Tuesday 17 November 2009

Super-Duper Injunction – A lawyer writes

My friend Lord Trencherman has asked a favour of me. He tells me that his charming wife, Ivana has taken to blogging and has told him that she wants to take the genre (for want of a better word) to places that this publicity-hungry strumpet, ‘Belle de Jour’ couldn’t begin to imagine. Apparently Lady Ivana spent a number of years hanging out in Burbank, California, before she met his Lordship and has some rather interesting stories to tell.

He has asked me to check on some of the legal ramifications of describing persons living or dead whom her Ladyship encountered over the years. He says that he cannot fathom why this is really necessary, as he assumes her revelations will be good natured and congenial.
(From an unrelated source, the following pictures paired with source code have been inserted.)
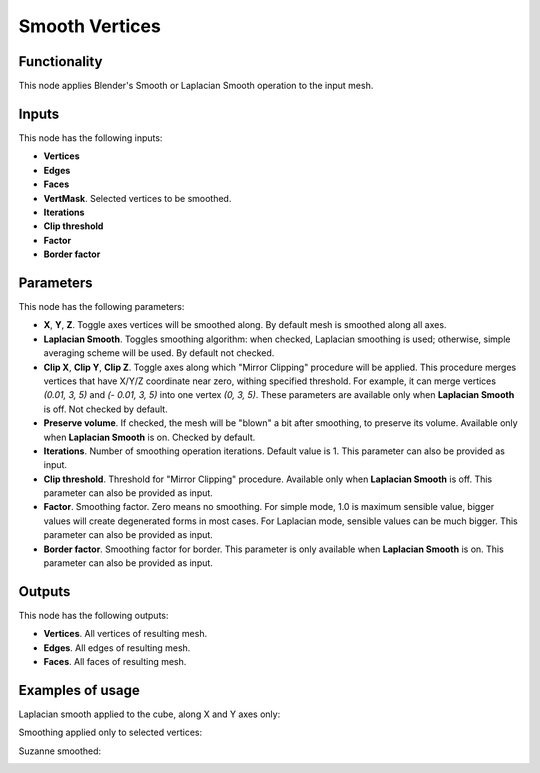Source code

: Smooth Vertices
===============

Functionality
-------------

This node applies Blender's Smooth or Laplacian Smooth operation to the input mesh.

Inputs
------

This node has the following inputs:

- **Vertices**
- **Edges**
- **Faces**
- **VertMask**. Selected vertices to be smoothed.
- **Iterations**
- **Clip threshold**
- **Factor**
- **Border factor**

Parameters
----------

This node has the following parameters:

- **X**, **Y**, **Z**. Toggle axes vertices will be smoothed along. By default mesh is smoothed along all axes.
- **Laplacian Smooth**. Toggles smoothing algorithm: when checked, Laplacian smoothing is used; otherwise, simple averaging scheme will be used. By default not checked.
- **Clip X**, **Clip Y**, **Clip Z**. Toggle axes along which "Mirror Clipping" procedure will be applied. This procedure merges vertices that have X/Y/Z coordinate near zero, withing specified threshold. For example, it can merge vertices `(0.01, 3, 5)` and `(- 0.01, 3, 5)` into one vertex `(0, 3, 5)`. These parameters are available only when **Laplacian Smooth** is off. Not checked by default.
- **Preserve volume**. If checked, the mesh will be "blown" a bit after smoothing, to preserve its volume. Available only when **Laplacian Smooth** is on. Checked by default.
- **Iterations**. Number of smoothing operation iterations. Default value is 1. This parameter can also be provided as input.
- **Clip threshold**. Threshold for "Mirror Clipping" procedure. Available only when **Laplacian Smooth** is off. This parameter can also be provided as input.
- **Factor**. Smoothing factor. Zero means no smoothing. For simple mode, 1.0 is maximum sensible value, bigger values will create degenerated forms in most cases. For Laplacian mode, sensible values can be much bigger. This parameter can also be provided as input.
- **Border factor**. Smoothing factor for border. This parameter is only available when **Laplacian Smooth** is on. This parameter can also be provided as input.

Outputs
-------

This node has the following outputs:

- **Vertices**. All vertices of resulting mesh.
- **Edges**. All edges of resulting mesh.
- **Faces**. All faces of resulting mesh.

Examples of usage
-----------------

Laplacian smooth applied to the cube, along X and Y axes only:

.. image:: https://cloud.githubusercontent.com/assets/284644/25193047/6cf54980-2557-11e7-858c-a34dfb487de2.png

Smoothing applied only to selected vertices:

.. image:: https://cloud.githubusercontent.com/assets/284644/25193048/6d21ab4c-2557-11e7-8caa-d92cbc17a824.png

Suzanne smoothed:

.. image:: https://cloud.githubusercontent.com/assets/284644/25193049/6d22489a-2557-11e7-8818-4394eb39bf55.png

But apparently she is really quite insistent. I suspect that he is somewhat in the dark as to the true nature of her Ladyship’s relations and sadly has not twigged why this “Belle de Jour” has fired her up in the first place. But then Reggie always was charmingly naïve about these things.

As an old mate of Reggie’s, I have of course said that I am happy to oblige. Although I did point out to him that I normally ‘act for the other side’. My firm is one of those that has pioneered the use of the ‘super-injunction’ recently and I have to say that in general the application of this exciting new legal tool has been really rather encouraging to date.

Oh, I know that there was a spot of bother recently when one of our competitors tried to muzzle some turbulent parliamentarians. But I say that any fool know; the only way to get members of either Lords or Commons to do your bidding is to wave handfuls of cash under their porcine little snouts. We all know that piggies far prefer carrots to sticks. So yours truly will not be thrusting super-injunctions in the direction of the Mother of all Parliaments any time soon.

One more thing that I will add, before I scarper off to do my home work for dear old Reggie, is that my firm is working on an even more exciting legal tool as I write. This, we are (provisionally at least) giving the ‘working title’ of the Super-Duper Injunction. I know this sounds frivolous, but who knows, for that very reason it perhaps also sounds reassuringly unthreatening.

What we hope to do is go one stage further than the super-injunction. You see, one of the problems in the case of the Guardian super-injunction was the role that the internet played. The law firm that attempted to muzzle the press kicked up a storm in trying to do so. Or to put it another way: The shit hit the Twitter. The news of the injunction and the case that they were trying to suppress spread like wildfire over the World Wide Web, undoing all the good work that the super-injunction had initially done.

So what we are hoping to do now is find a way to shut down entire networks of communication next time we find ourselves in this kind of situation. We would hope to be able to go direct to the operators of, say, Twitter and ensure that any particular strands or threads that violated the terms of the super-injunction would be blocked. Obviously we are hoping to glean some useful information from our friends in the People’s Republic of China and one or two of the Islamic nations, as they already have form in this area. But it would all be rather jolly if we could ensure – through the rule of British law - that certain words or conversation threads were entirely blocked from the likes of Twitter, Facebook, and some of the other squalid little social networking sites.

Anyway, I hope to be able to let you how we are getting on with the technical aspects of this exciting new development in the near future. In the meantime, it is back to investigating and steering Lady Ivana’s lurid excursions into the world of the blogosphere. Let’s hope that I get a case of Reggie’s Mouton 89 for my efforts!
Toodle pip!
The guest blogger today is a partner at the law firm Sheister Ganif and Sheister.